見ていて、はらわたが煮えくり返るようなひどい映画でした。

あそこまで、原作を滅茶苦茶にした責任は万死に値する。

映画館の係員に噛みつきそうになりました。

宮沢賢治もさぞや嘆いているだろう。銀河鉄道の夜は解釈の賛否はあったが作品は素晴らしかった。賢治を真摯にとらえていた。これは酷すぎる。犯罪だ。天沢退二郎もこの程度のレベルだったのか。よくも宮沢賢治記念館は強力したものだ。明日、電話をかけて真意を確かめるつもりだ。宮沢賢治と彼の遺産、それを受け継いだ文化、すべてをぶちこわしたんだ。
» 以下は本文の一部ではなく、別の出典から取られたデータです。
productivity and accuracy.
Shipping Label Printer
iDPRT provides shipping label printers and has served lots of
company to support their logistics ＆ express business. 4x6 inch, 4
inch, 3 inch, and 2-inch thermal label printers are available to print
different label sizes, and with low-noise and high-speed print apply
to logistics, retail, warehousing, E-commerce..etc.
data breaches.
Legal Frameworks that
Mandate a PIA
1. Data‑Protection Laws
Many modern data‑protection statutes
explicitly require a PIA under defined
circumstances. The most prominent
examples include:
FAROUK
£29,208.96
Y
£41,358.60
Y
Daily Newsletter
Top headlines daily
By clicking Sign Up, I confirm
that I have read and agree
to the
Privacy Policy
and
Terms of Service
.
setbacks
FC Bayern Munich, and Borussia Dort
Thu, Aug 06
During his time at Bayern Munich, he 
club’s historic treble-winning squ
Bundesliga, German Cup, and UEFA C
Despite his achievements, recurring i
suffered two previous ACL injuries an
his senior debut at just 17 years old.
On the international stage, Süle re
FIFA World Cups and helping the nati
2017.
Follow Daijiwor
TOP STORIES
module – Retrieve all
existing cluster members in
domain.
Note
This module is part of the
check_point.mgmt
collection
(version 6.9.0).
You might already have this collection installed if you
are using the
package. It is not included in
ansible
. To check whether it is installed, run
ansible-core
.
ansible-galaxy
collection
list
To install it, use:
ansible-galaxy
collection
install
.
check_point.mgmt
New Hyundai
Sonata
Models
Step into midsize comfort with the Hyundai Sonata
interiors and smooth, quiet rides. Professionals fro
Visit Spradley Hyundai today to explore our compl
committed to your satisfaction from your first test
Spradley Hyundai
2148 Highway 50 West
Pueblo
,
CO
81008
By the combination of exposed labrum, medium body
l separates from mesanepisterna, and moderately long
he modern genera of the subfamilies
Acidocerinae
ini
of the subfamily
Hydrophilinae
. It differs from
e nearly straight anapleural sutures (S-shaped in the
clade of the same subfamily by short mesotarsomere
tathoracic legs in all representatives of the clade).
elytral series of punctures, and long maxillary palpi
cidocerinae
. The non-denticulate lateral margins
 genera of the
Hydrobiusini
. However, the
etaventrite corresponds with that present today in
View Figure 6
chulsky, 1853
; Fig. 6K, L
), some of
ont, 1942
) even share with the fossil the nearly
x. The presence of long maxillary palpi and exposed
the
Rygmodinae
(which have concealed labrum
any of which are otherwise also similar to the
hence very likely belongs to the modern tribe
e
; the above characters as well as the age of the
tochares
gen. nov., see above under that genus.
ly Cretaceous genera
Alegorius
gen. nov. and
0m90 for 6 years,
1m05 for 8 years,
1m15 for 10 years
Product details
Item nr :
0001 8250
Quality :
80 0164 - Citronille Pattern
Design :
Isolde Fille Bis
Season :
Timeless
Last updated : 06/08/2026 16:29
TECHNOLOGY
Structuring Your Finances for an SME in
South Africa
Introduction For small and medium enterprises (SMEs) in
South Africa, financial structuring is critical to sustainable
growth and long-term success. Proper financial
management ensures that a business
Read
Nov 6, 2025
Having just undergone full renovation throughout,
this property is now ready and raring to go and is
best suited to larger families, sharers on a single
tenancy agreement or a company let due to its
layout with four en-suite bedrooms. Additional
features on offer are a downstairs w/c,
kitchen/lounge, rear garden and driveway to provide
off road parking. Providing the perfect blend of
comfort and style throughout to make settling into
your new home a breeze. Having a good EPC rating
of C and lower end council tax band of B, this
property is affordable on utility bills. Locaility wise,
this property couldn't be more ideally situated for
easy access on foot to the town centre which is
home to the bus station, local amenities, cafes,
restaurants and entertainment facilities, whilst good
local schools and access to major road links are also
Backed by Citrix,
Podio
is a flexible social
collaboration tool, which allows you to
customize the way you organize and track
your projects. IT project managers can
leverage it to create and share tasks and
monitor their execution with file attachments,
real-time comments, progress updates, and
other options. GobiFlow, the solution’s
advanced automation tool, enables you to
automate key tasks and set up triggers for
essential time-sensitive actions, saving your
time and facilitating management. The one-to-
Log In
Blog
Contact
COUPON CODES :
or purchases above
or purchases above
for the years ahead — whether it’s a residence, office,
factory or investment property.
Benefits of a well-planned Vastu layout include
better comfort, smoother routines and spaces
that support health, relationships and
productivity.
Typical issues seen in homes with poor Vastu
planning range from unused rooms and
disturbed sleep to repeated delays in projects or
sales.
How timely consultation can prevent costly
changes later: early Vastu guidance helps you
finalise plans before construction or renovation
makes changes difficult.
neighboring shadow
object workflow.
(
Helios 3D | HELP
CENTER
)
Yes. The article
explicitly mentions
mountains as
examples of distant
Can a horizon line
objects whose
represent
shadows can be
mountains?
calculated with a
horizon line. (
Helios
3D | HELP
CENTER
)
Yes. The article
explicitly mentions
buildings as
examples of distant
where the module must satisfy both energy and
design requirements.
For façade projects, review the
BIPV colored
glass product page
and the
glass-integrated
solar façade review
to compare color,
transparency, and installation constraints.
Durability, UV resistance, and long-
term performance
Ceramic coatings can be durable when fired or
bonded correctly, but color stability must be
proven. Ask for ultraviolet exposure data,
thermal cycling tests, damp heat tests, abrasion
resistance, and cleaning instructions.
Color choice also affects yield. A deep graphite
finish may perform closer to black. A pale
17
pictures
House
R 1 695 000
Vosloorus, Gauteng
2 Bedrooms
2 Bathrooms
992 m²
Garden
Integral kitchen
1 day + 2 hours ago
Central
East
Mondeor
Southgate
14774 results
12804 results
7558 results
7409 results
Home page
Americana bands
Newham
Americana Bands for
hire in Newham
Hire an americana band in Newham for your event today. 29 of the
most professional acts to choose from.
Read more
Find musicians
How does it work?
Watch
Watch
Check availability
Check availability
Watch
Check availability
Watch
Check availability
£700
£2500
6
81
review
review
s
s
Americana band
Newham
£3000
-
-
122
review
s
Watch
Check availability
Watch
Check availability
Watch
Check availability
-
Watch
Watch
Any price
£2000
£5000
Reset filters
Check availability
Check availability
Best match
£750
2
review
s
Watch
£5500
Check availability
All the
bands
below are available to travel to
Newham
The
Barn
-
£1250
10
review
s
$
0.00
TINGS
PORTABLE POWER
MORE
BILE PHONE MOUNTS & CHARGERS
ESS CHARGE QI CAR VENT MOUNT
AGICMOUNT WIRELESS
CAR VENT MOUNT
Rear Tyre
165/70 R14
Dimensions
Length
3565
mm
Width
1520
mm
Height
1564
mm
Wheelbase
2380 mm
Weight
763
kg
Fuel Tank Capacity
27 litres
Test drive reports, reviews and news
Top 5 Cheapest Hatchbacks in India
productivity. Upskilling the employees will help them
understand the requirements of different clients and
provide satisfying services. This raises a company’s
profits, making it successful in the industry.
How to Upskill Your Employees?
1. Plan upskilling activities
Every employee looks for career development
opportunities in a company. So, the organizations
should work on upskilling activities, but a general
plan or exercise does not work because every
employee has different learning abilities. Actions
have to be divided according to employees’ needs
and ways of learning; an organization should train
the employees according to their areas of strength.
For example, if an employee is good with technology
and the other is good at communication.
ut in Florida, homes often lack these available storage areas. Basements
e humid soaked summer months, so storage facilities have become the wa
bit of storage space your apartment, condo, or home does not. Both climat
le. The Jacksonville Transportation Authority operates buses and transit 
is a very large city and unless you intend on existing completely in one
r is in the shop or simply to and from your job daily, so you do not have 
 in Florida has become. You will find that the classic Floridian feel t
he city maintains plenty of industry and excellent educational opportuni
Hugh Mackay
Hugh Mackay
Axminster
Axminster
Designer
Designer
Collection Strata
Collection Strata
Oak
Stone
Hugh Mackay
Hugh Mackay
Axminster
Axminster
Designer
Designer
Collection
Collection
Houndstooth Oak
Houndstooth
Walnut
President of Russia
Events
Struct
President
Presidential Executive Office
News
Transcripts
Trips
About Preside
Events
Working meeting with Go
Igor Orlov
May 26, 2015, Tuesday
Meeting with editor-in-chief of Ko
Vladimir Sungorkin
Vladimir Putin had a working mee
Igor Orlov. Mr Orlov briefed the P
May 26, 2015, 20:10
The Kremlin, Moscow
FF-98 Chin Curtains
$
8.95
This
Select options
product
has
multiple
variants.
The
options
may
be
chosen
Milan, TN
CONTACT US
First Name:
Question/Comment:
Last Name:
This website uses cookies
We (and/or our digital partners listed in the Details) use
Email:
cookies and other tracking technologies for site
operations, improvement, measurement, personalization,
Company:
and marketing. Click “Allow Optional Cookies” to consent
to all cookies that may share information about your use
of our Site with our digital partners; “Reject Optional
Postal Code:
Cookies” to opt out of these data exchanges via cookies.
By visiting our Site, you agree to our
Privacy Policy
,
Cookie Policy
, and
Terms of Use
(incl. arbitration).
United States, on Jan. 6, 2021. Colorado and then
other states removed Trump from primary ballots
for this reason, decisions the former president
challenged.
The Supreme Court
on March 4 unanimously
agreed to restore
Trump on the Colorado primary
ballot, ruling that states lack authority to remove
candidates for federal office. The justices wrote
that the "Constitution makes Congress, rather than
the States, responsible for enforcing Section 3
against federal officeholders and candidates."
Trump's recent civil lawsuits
金返せ、どころじゃない。無駄にした金、無駄にした時間、息子と過ごすはずだった貴重な2時間をどうしてくれるんだ

イーハトーブにこともあろうか金持ちがいて、自分の田んぼに石油をまいて、隣の田んぼの持ち主を欺き、イーハトーブって駅があって、凄まじい科学都市を飛行船が行き来して、軽薄な教授が飛び跳ねて、矛盾だらけで、賢治の祈りも、何もかも滅茶苦茶にぶちこわしてくれた。音楽も歌も、なんという不快さか。最後に原作のままのナレーションが入るが、どう解釈しろと言うのか。つながらないよ。回帰しないんだ。銀河鉄道もなめとこ山の熊もグスコーブドリもみな生と死の循環と回帰、そして生きることの悲しみと尊さがある。ましてやグスコーブドリは賢治の自伝とすら言われる作品だ。最初の方に、今日は詩の授業だと言って、雨ニモマケズを先生が読むところがある。あのうざったさも、賢治の自伝だからしかたないかと思ったが、賢治の精神も祈りも何もかも踏みにじった作品だし、ネリをとし子だとするならば、永訣の朝に溢れる賢治の祈りはどうなるのか。はらわたが煮えくり返る。そうとしかいえない。

見に行った人には、損害賠償を支払うべきだ。

宮沢賢治の世界を誤解した息子に謝れ。

とにかく怒りが収まらん。

しかし、もう一方で、現代の子どもたちは、本当に良質の作品に出会えないことを痛感し、痛ましく思えた。嘆かわしい。